In March, the EHB denied the council’s request to suspend the permits issued by the Department of Environmental Protection for the entire Mariner East 2 project. The new motion is confined to horizontal directional drilling for the pipeline. If the motion is granted, Sunoco could still proceed with pipeline construction using conventional drilling and open-trench techniques, Bomstein said.
“We are focusing specifically on the spills and the contamination of water supplies,” he said.
The drilling mud, also known as bentonite, is non-toxic and commonly used as a lubricant in drilling operations. But the mud can clog up an aquifer, resulting in dry wells or wells that produce cloudy water. Large amounts of mud that enter streams or wetlands could impact aquatic life.

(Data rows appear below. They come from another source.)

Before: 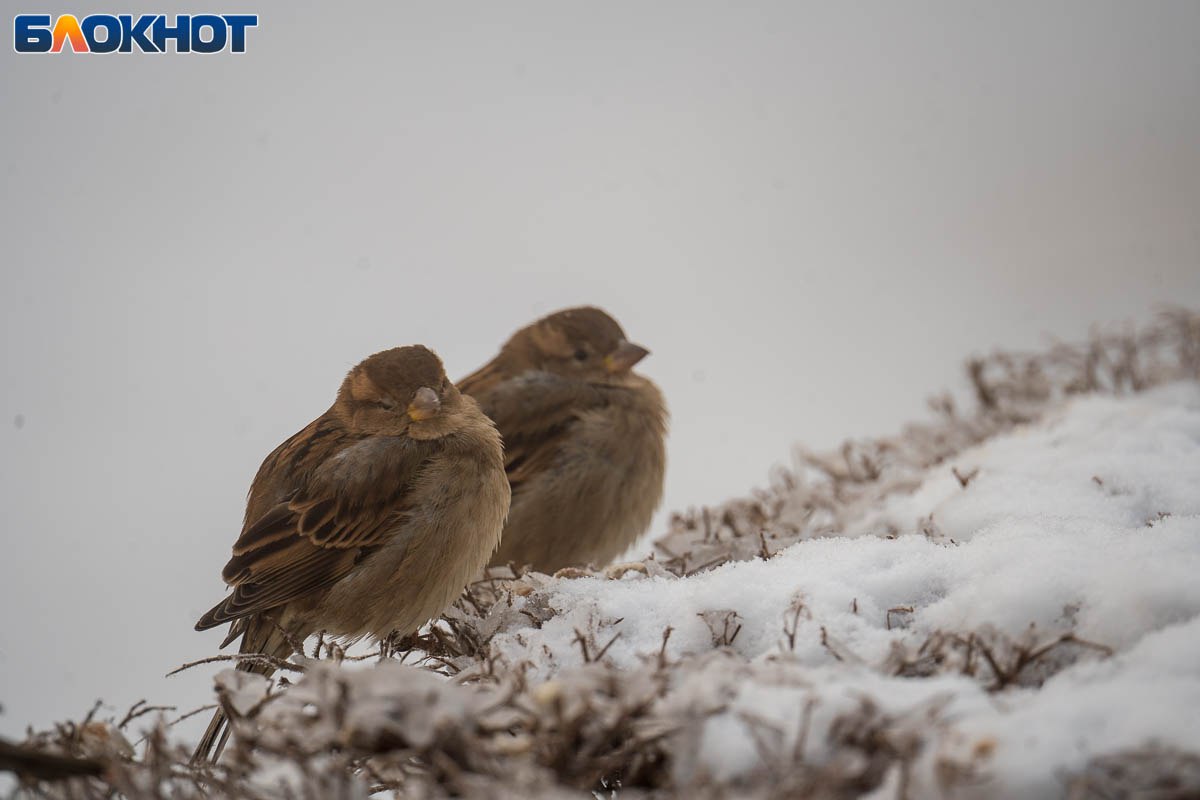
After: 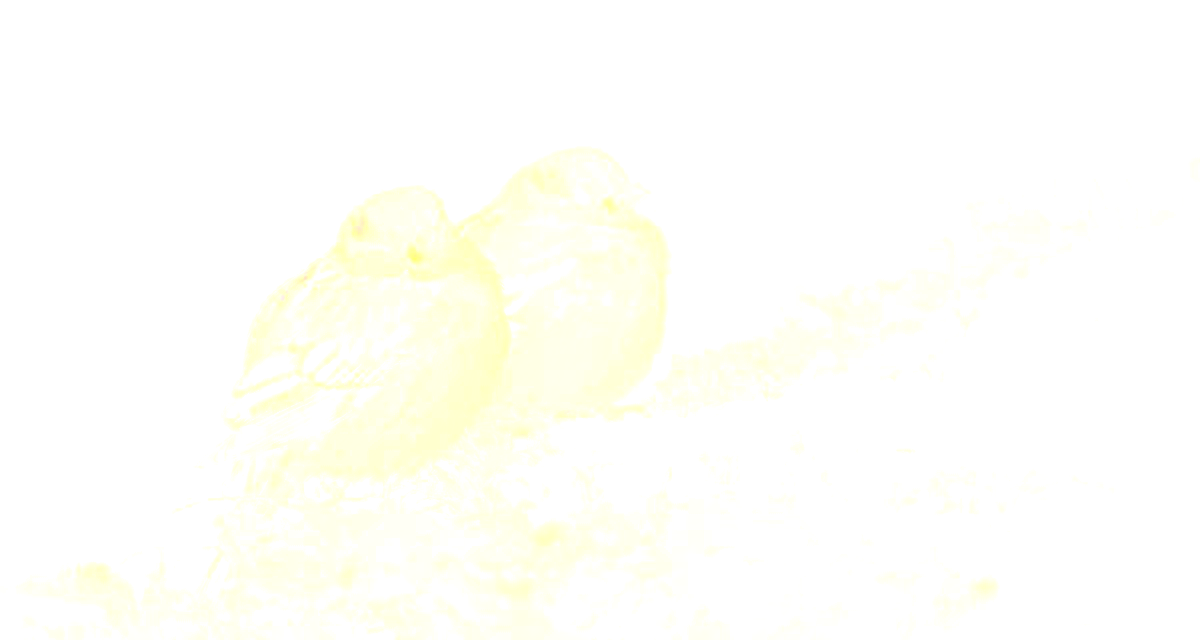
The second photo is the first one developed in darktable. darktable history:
tone equalizer: on, module defaults
crop and rotate: top 19.998%
tone curve: curves: ch0 [(0, 0.019) (0.066, 0.043) (0.189, 0.182) (0.359, 0.417) (0.485, 0.576) (0.656, 0.734) (0.851, 0.861) (0.997, 0.959)]; ch1 [(0, 0) (0.179, 0.123) (0.381, 0.36) (0.425, 0.41) (0.474, 0.472) (0.499, 0.501) (0.514, 0.517) (0.571, 0.584) (0.649, 0.677) (0.812, 0.856) (1, 1)]; ch2 [(0, 0) (0.246, 0.214) (0.421, 0.427) (0.459, 0.484) (0.5, 0.504) (0.518, 0.523) (0.529, 0.544) (0.56, 0.581) (0.617, 0.631) (0.744, 0.734) (0.867, 0.821) (0.993, 0.889)], color space Lab, independent channels, preserve colors none
lowpass: radius 0.1, contrast 0.85, saturation 1.1, unbound 0
color zones: curves: ch0 [(0, 0.533) (0.126, 0.533) (0.234, 0.533) (0.368, 0.357) (0.5, 0.5) (0.625, 0.5) (0.74, 0.637) (0.875, 0.5)]; ch1 [(0.004, 0.708) (0.129, 0.662) (0.25, 0.5) (0.375, 0.331) (0.496, 0.396) (0.625, 0.649) (0.739, 0.26) (0.875, 0.5) (1, 0.478)]; ch2 [(0, 0.409) (0.132, 0.403) (0.236, 0.558) (0.379, 0.448) (0.5, 0.5) (0.625, 0.5) (0.691, 0.39) (0.875, 0.5)]
color balance rgb: perceptual saturation grading › global saturation 25%, perceptual brilliance grading › mid-tones 10%, perceptual brilliance grading › shadows 15%, global vibrance 20%
exposure: black level correction 0.001, exposure -0.125 EV, compensate exposure bias true, compensate highlight preservation false
bloom: size 85%, threshold 5%, strength 85%
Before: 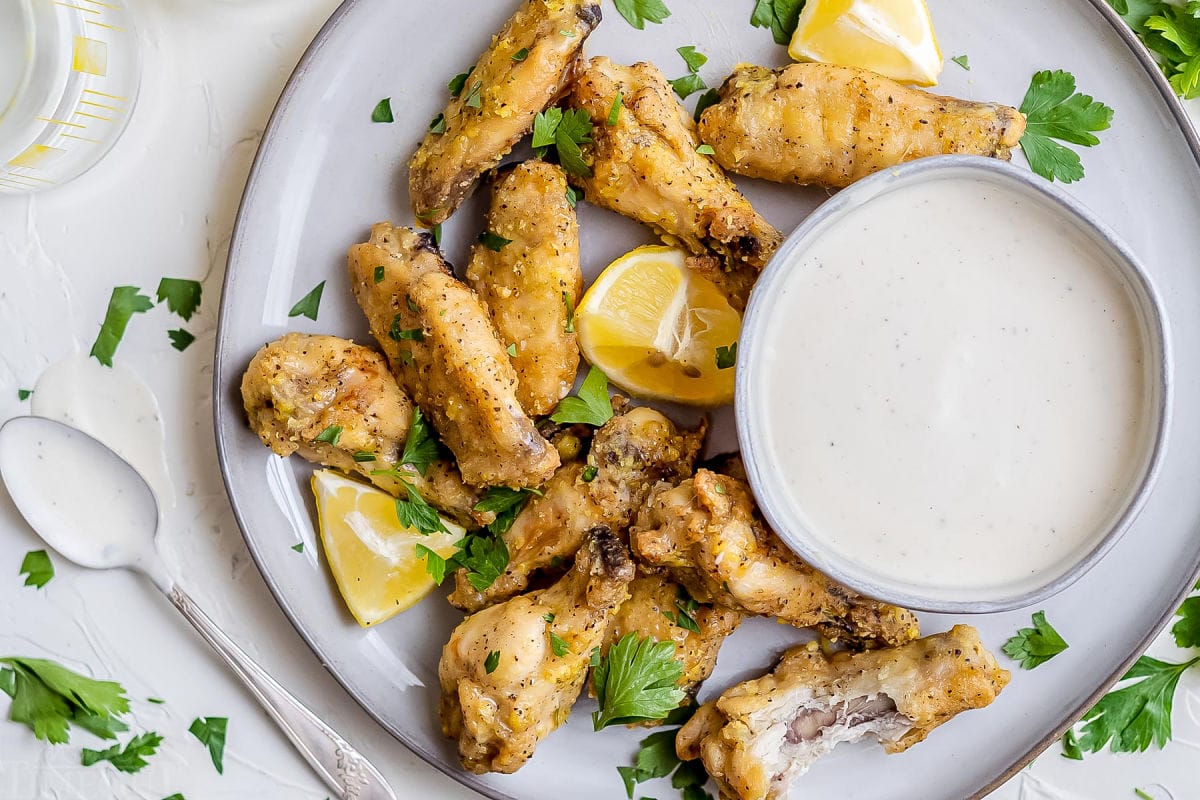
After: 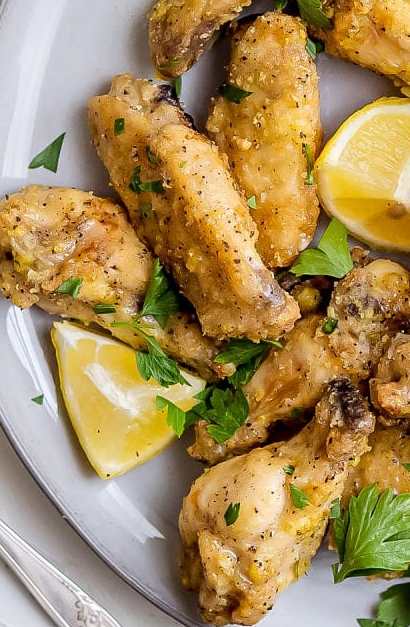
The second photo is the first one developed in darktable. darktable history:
crop and rotate: left 21.73%, top 18.583%, right 44.064%, bottom 2.971%
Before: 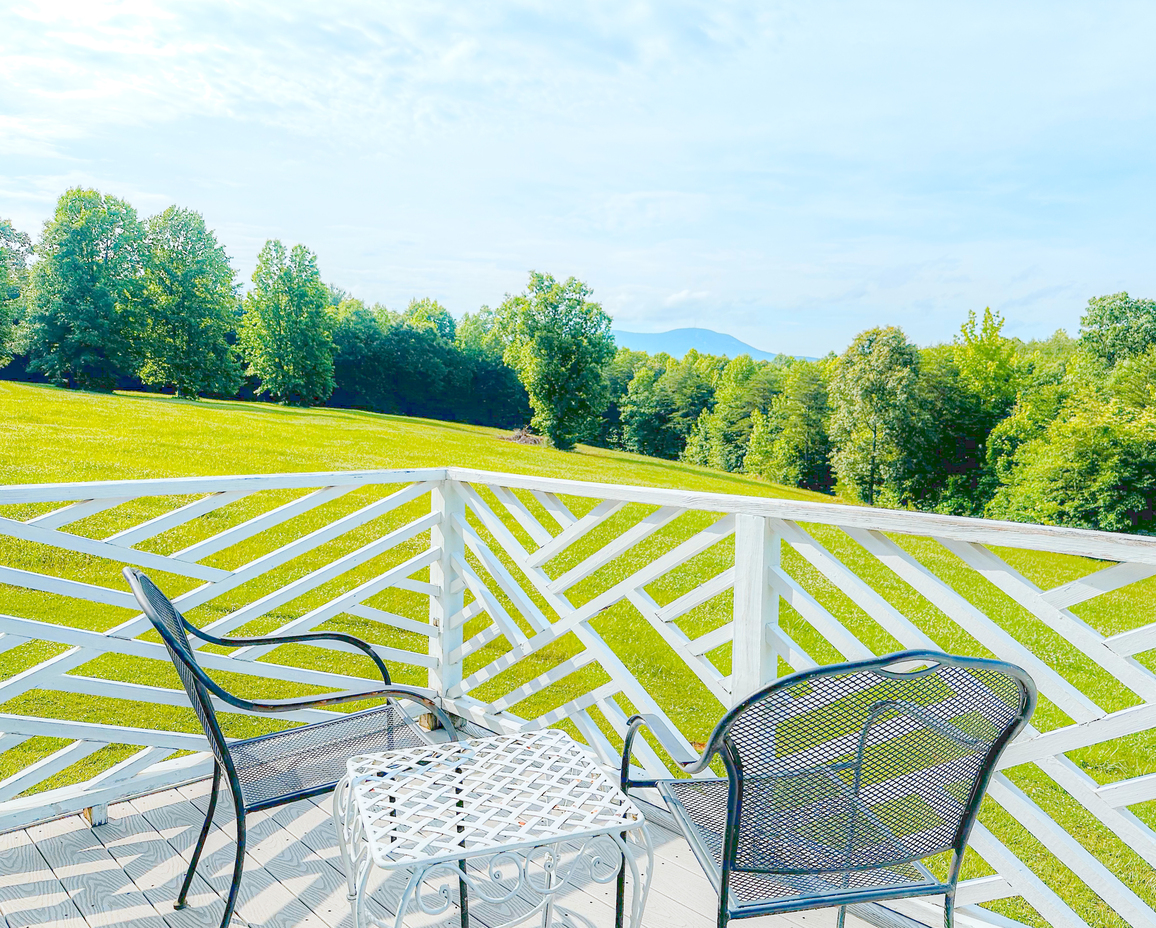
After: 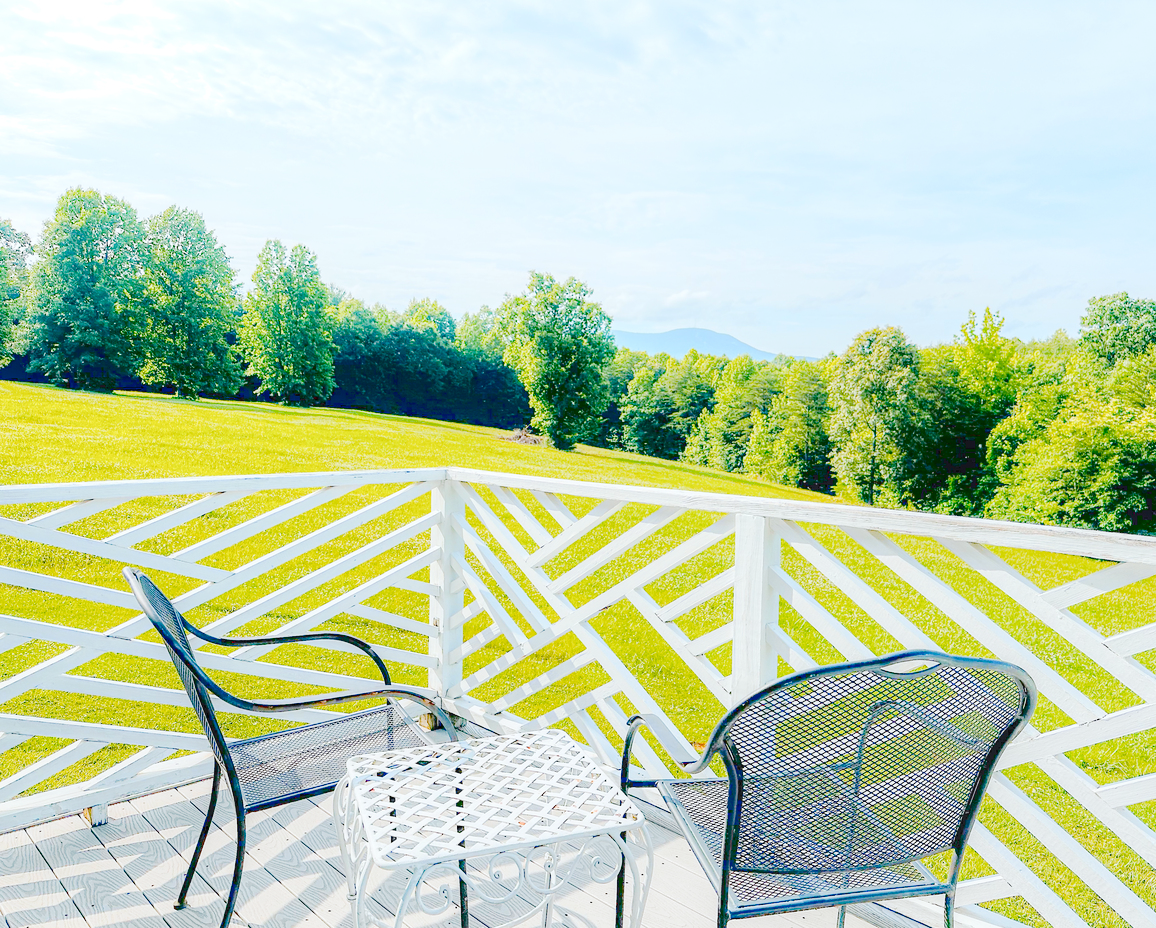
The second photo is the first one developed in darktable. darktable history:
tone curve: curves: ch0 [(0, 0) (0.003, 0.013) (0.011, 0.016) (0.025, 0.021) (0.044, 0.029) (0.069, 0.039) (0.1, 0.056) (0.136, 0.085) (0.177, 0.14) (0.224, 0.201) (0.277, 0.28) (0.335, 0.372) (0.399, 0.475) (0.468, 0.567) (0.543, 0.643) (0.623, 0.722) (0.709, 0.801) (0.801, 0.859) (0.898, 0.927) (1, 1)], preserve colors none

Marie Kurz is an aqueous geochemist and senior scientist at The Academy of Natural Sciences of Drexel University’s Patrick Center for Environmental Research.
Kurz says when it comes to drilling mud spills, streams are resilient, because the water is moving quickly and it can flush the mud downstream. The spill can also be seen, allowing for a quick response that often includes isolating the mud and vacuuming it out of the stream bed. But aquifers hidden below ground, and are not so adaptable to that type of contamination.
“Flow through an aquifer is so slow,” Kurz said. “Most of the time you’re looking at centimeters a day. The only way to get it out is to force water into one side and out the other. It’s like trying to suck water out of a glass of ice.”
Kurt says one drilling mud spill here and there would not have a significant impact, but with so many spills reported, often in the same watershed, Sunoco’s construction could have a cumulative effect on particular watersheds.
“If they drain into a common point downstream, it may have an impact,” she said.